Это – особая веревка: каждый ее метр был пропущен через кольцо, устроенное таким образом, что за него можно было держаться, как за ручку.
Но, конечно, нам не удалось запасти достаточное количество этой веревки, чтобы оборудовать все сложные проходы.
Тут нельзя было часто смотреть вниз. Оглядываясь, мы видели склон, убегавший назад по узкому, изогнутому, стиснутому отвесными стенами коридору, который почти незаметно заворачивал, усиливая впечатление страшного обрыва. Наоборот, чтобы успокоиться, надо было смотреть прямо перед собой: тогда угол, образованный белизной снега и линией синего неба, позволял увидеть, что этот скат не представлял собой ничего необычного: не круче сорока – сорока пяти градусов. Каждому из нас случалось бороться с гораздо более отвесными стенами и в худших обстоятельствах.
Но никогда – на почти семикилометровой высоте, никогда – с висевшими на спине тяжелыми рюкзаками. И никогда – в такое время года: на исходе самого неподходящего месяца.
Выше «цветная капуста» исчезала, склон выпрямлялся, становился более гладким и наконец неожиданно приводил к небольшому перевалу. Затем надо было пройти два «жандарма». Мы с фон Бахом обогнули их, первый – с запада, второй – с востока; в обоих случаях путь лежал по ненадежным, обледенелым, припорошенным снегом скалам и был опасным.

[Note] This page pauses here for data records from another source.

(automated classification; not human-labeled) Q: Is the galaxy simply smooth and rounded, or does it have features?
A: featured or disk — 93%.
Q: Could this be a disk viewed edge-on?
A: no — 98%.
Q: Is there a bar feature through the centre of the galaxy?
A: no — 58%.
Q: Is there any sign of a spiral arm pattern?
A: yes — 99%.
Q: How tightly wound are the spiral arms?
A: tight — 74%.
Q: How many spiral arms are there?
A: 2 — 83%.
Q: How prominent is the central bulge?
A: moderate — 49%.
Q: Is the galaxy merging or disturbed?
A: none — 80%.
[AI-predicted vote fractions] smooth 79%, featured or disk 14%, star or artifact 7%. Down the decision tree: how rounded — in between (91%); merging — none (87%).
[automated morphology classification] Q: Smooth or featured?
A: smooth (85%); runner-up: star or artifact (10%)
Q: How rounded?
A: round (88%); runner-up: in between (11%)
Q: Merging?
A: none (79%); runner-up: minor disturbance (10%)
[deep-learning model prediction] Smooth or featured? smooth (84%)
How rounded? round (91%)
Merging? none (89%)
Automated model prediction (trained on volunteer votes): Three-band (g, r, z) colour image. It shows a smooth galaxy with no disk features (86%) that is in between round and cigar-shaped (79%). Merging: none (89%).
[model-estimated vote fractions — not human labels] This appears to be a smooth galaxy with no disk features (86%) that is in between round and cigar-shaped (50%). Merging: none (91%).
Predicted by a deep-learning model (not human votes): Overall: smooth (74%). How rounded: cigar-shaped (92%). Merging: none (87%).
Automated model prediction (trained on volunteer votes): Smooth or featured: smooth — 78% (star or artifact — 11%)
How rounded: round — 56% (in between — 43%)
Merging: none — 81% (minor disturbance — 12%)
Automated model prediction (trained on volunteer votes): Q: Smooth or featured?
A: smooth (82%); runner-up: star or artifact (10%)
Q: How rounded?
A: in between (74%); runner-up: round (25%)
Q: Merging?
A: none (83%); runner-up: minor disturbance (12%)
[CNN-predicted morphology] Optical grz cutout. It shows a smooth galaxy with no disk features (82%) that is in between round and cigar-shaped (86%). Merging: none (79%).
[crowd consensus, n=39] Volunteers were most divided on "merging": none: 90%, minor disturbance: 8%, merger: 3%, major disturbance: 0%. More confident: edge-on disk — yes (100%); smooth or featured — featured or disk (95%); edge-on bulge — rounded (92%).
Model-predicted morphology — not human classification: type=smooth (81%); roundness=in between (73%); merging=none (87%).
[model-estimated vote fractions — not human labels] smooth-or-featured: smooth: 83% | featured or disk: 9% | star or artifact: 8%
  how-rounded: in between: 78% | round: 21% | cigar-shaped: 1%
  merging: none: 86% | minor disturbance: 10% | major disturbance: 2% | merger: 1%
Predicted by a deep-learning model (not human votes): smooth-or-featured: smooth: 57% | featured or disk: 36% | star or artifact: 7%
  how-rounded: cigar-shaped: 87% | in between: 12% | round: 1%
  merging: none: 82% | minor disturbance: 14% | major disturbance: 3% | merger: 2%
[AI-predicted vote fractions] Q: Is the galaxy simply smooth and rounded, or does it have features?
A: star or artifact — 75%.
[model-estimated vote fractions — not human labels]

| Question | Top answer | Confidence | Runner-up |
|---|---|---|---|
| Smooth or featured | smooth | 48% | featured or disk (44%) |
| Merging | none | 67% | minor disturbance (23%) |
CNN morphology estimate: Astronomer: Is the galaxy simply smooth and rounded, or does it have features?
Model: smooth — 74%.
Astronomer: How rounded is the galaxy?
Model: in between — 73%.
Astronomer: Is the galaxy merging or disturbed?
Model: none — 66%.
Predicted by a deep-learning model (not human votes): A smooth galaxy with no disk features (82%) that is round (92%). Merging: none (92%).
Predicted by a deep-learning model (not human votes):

Клаус без конца останавливался, утыкаясь лбом в колени, или прислонялся к скале, переводя дыхание. Его утомляло простейшее усилие, необходимое для того, чтобы набрать в грудь немного воздуха, и каждый вдох отдавался в легких болью, которая едва успевала утихнуть до следующего вдоха.
Мы устроили лагерь четыре прямо на ребре, на небольшом уступе перед вторым «жандармом». Обе палатки Кеннеди прилепились к стене на краю пропасти – только в этом месте можно было укрыться от ветра. Когда они добрались туда, мы с Итазом занимались расширением нашего плацдарма. Карниз не давал как следует разглядеть другой гребень.
Фон Бах с Даштейном отдыхали в палатке.
Мы помогли им снять рюкзаки. Места было маловато, что правда, то правда. Мы приготовили для них чай. Теперь уже Им Хоф слишком устал, чтобы этим заниматься.
Места на семерых явно не хватало. В полдень Им Хоф и Абпланалп снова спустились во второй лагерь. Мы условились, что они поднимутся к нам, как только смогут, чтобы пополнить запас продуктов.
Тут это тяжелый неблагодарный труд. И дело не в различиях между проводниками и «господами». В нашем положении самое главное – эффективность. А проводники гораздо привычнее к ношению грузов. Обычно это была их задача. Все мы начинали свою карьеру, шагая за проводником, который прокладывал нам дорогу.
Вечером мы собрались во второй палатке держать военный совет.
Надо было воспользоваться нашим единственным шансом. Вероятно, другой возможности не представится, по-видимому, через несколько дней непогода вернется. Конечно, Итаза тошнило, и у него болели глаза. Клаус чувствовал себя немногим лучше, а подъем по отрогу с тяжелым рюкзаком за плечами совсем истощил его силы. Я отморозил ноги, пока прокладывал путь по ребру; Даштейн – тоже. В наилучшей форме был, несомненно, фон Бах, хотя он тоже мучился головной болью. Он-то и взял слово и обрисовал положение.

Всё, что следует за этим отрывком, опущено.